I love baths. Especially, in winter. A nice, hot bath at night before bed is something I have to do every single night. I usually grab a good book or find a YouTube video and prop my phone up on the counter.
It’s my “me time”. Really the only time all day long that I have fifteen minutes to myself. I don’t commute to work. I don’t go anywhere by myself. But I crave at least fifteen minutes to myself. Fifteen minutes where I don’t have to worry about anyone or anything else other than myself. (I rarely use bath bombs, since I found out that they are not good for you.) But the warmth from the bath helps to relax me.
But since my libido has returned ten-fold, I find that my me time has turned into my me time. Something about relaxing naked in a tub filled with warm water. My favorite rose candle burning. It just gets me going.Seeing my naked body, wet and laying so perfectly in the water. My nipples, hard from sticking out of the water and hitting the cold air. My perfectly pink pussy just begging to be touched.
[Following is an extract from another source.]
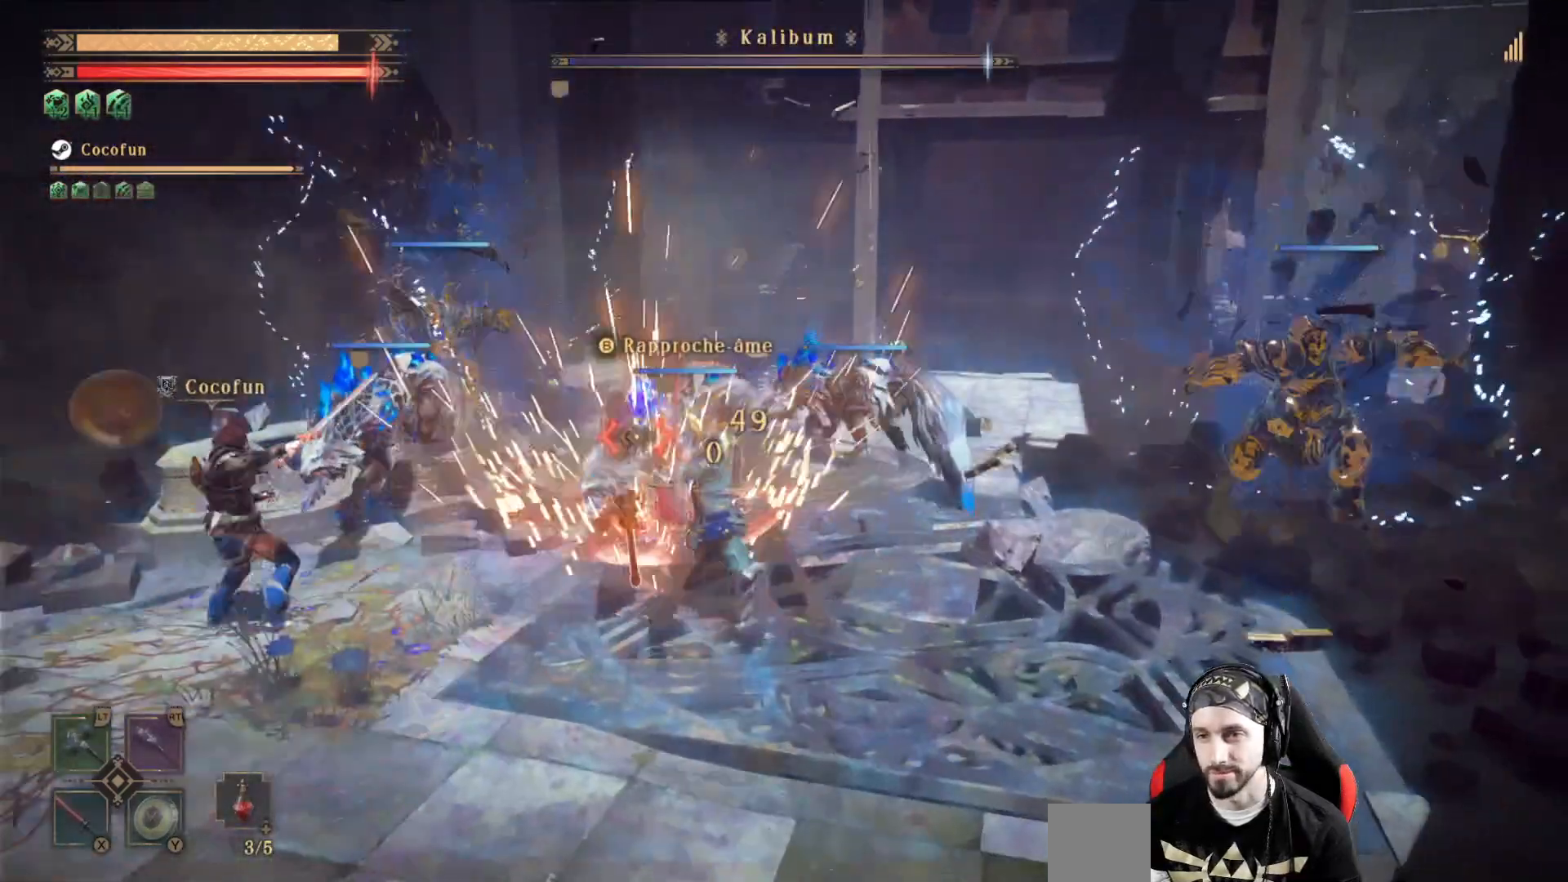
{"dt_ms": 500, "buttons": ["X"], "left_stick": "center", "right_stick": "center", "events": [[67, "X", "down"], [133, "X", "up"], [333, "X", "down"], [400, "X", "up"], [467, "X", "down"]]}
Sure, vibrators are great, but my fingers can get the job done just as effectively from time to time.
When I’m really feeling it in the bathtub, I can’t resist but touch myself. My hands trail down my body. I feel my own curves. Grab my own tits. Twist and tug at my erect nipples.
The urge to rub my clit to completion usually takes over by this point and I find myself sliding my finger down. Just to feel it. Just to rub it a little. It gives me that little “jolt” of pleasure. But at that point, I can’t stop. I can’t take my hand away. I need more. I need my release. So I start rubbing harder and in circles. Right at the tip of my clit, where it’s the most sensitive and my body arches in time with the movements. I reflectively jerk as I hit the extra special spots on my clit.
I bite my lip, slightly and relish in the pleasure. The heat from the tub surrounds me, the steam is rising up. I’m alone with my own gorgeous naked body.
I focus on the pleasure and how amazing it feels. And I get a little rush of excitement thinking about what N would think if he walked in on me rubbing my clit in the tub. Would he join me? Would he watch until my body gave in and my orgasm tore through me? Would he just help finish me off? Secretly, I’m always hoping he just watches.
Thinking about him watching me masturbate is one of my greatest fantasies and it makes it hotter thinking about being caught in the act and then watched with him just begging to fuck my pussy.
While I’d love to be caught, I don’t make it noticeable what I’m doing. My movements are calculated. They’re quick but small enough that I’m not making rhythmic splashes in the tub.
I use my fingers to rub all the perfect spots and I guide myself to that sweet release. And when it happens, when my pussy begins throbbing and my body is shaking I feel relaxed as the hormones rush through my body. The aftershocks causing my body to tingle everywhere.
And that’s when my bath is completed. When I feel completed. Sometimes though, I go another time, bringing myself to a quicker, more intense second orgasm. If I’m not out of the tub after that one, I know I’ll surely pass out in the warm water.
Masturbating in the bathtub is the ultimate relaxing experience and IMO everyone needs to try it at least once. No, not a shower. Showers , at least for me, tend to lead to unwanted leg cramps. Awkward positions also lead to arm cramps and by the end of it, I’m only doing it because of how far I’ve gotten and not because I’m that into it anymore. Which only makes getting to the orgasm harder. (Said orgasm is usually shorter and less intense. Even when using the shower head.)
I’ve done a lot of self-exploration this year and this was one of those things that I found that I truly enjoy. Something that I will continue to do at least once a month. (I’d still do it even if I think N wants to fuck me after because why hold myself back from more pleasure?)
Do you make time for yourself in the tub? Do you enjoy just relaxing in baths? I want to know!